As we sat there I tried to explain about the Constant, and Sara listened for a while, nodding her head, and saying, “Who would have thought? You mean you haven't got it figured out yet?”
She said in a sleepy voice to my father, “You see, that's why in my screenplay a woman is going to be the first pope.”
“You wrote a screenplay about that?” said my father.
“Yeah,” she said. “A woman would be pope because she doesn't want men even thinking about sex when she doesn't
want them to. The dirty dogs. Oh, the right bitter woman would make a great pope.”
“You mean like the woman at the library? What was her name?” I said.
“Mrs. Kilmer. Yeah. She was great pope material.”
“Too bad she didn't get her chance,” I said. “She's long gone.”
“I saw her obituary,” said Sara. She held up her fingers about two inches apart. “It was that long. Almost a haiku. Too bad we didn't get to see her clip it. Now that would have been something.”
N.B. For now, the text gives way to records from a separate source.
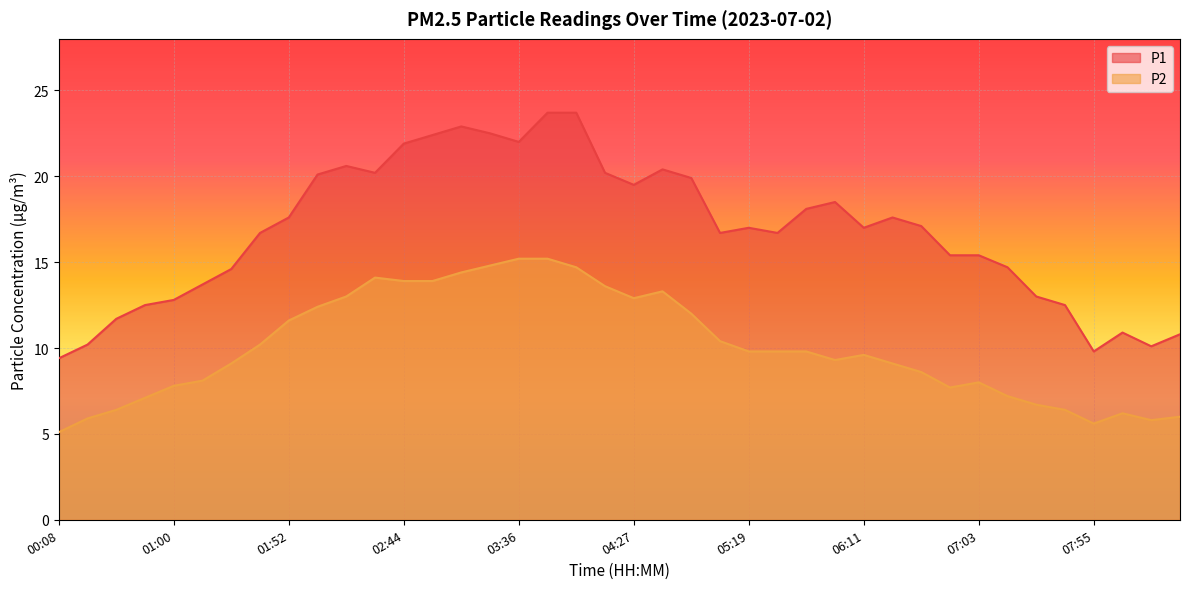

Which series has the widest spread of values?

P1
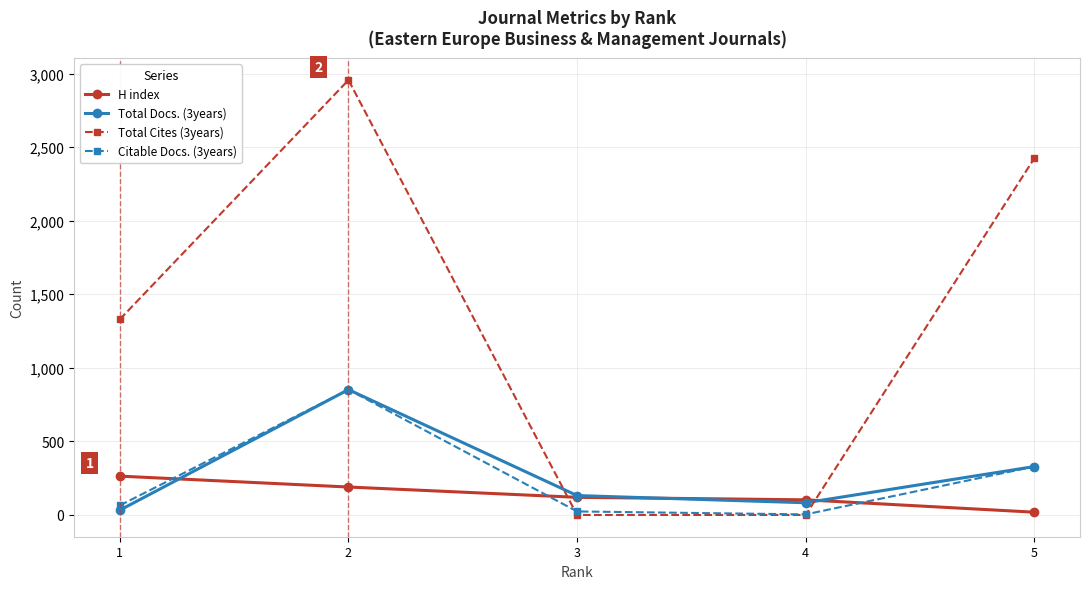

How many interior local peaks does the Citable Docs. (3years) series have?

1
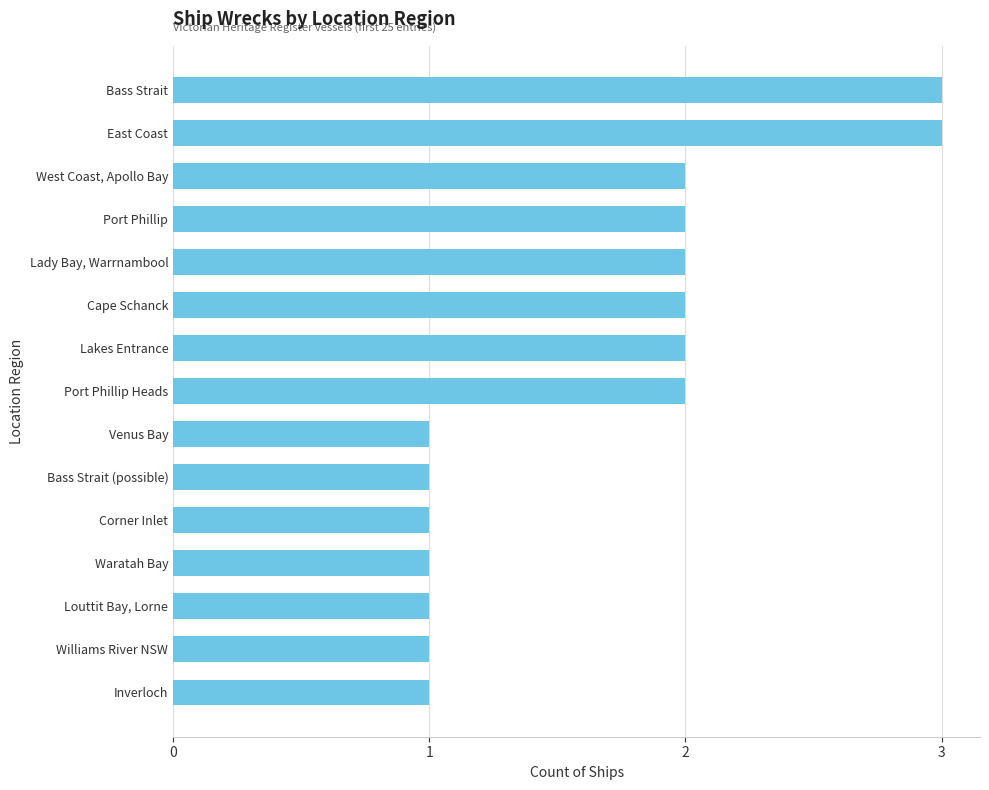

What is the maximum value shown in the chart?

3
“You know,” I said. “In the Inquisition they had a box. With adjustable sides. They put the person being interrogated into it and adjusted the sides so the person couldn't stand up and couldn't sit down.”
“Mrs. Kilmer in a nutshell,” said Sara. “She loved watching the women's prison. All that desire for men. No place to go.”
Down below, the trees against the stars didn't have that usual feeling of a wall, or of something impenetrable, a darkness that instinctively makes you think it is a good idea to sit still, to hide, to make a place to sleep. Instead, that darkness seemed animate, brooding, somehow ill-meaning, and all of us, Sara, my father, and I, turned the way we had come. Of course, we thought we saw movement, but whether we did or didn't was of no consequence.
“It's just a matter of time,” said my father.
O
N THE EVENING of the second day, just at the hour when dusk turned into dark, a tight beam of light came through the trees. And along with the light, which cut into the mass of darkness that appeared as the sun set, a sound not quite like a chainsaw approached, too. Three men altogether, but MD, his blond hair visible in the light of the all-terrain vehicle, was way ahead. The light from it swung back and forth through the woods, searching something out, probing. Like the beam from an ill-meaning lighthouse.
The machine stopped in front of us and the exhaust drifted into the light. On the back of the machine a cooler was tied to a rack with some red bungee cords. Not a good job, either.
“My associates are coming up behind me. They had to walk,” MD said.
We stood in the oily exhaust.
“There are two of them,” he said. “You saw them in my truck, right? Why, you'd think they are twins.” MD took a sip from the beer can he had been holding between his legs. “When you get down to cases, I guess they are. In certain aspects.”
“Well, all right,” said my father.
MD switched the engine off but he left the light on. He looked from me to my father and then to Sara.
“Well, I've been thinking,” he said to her. “All this effort over a simple question.”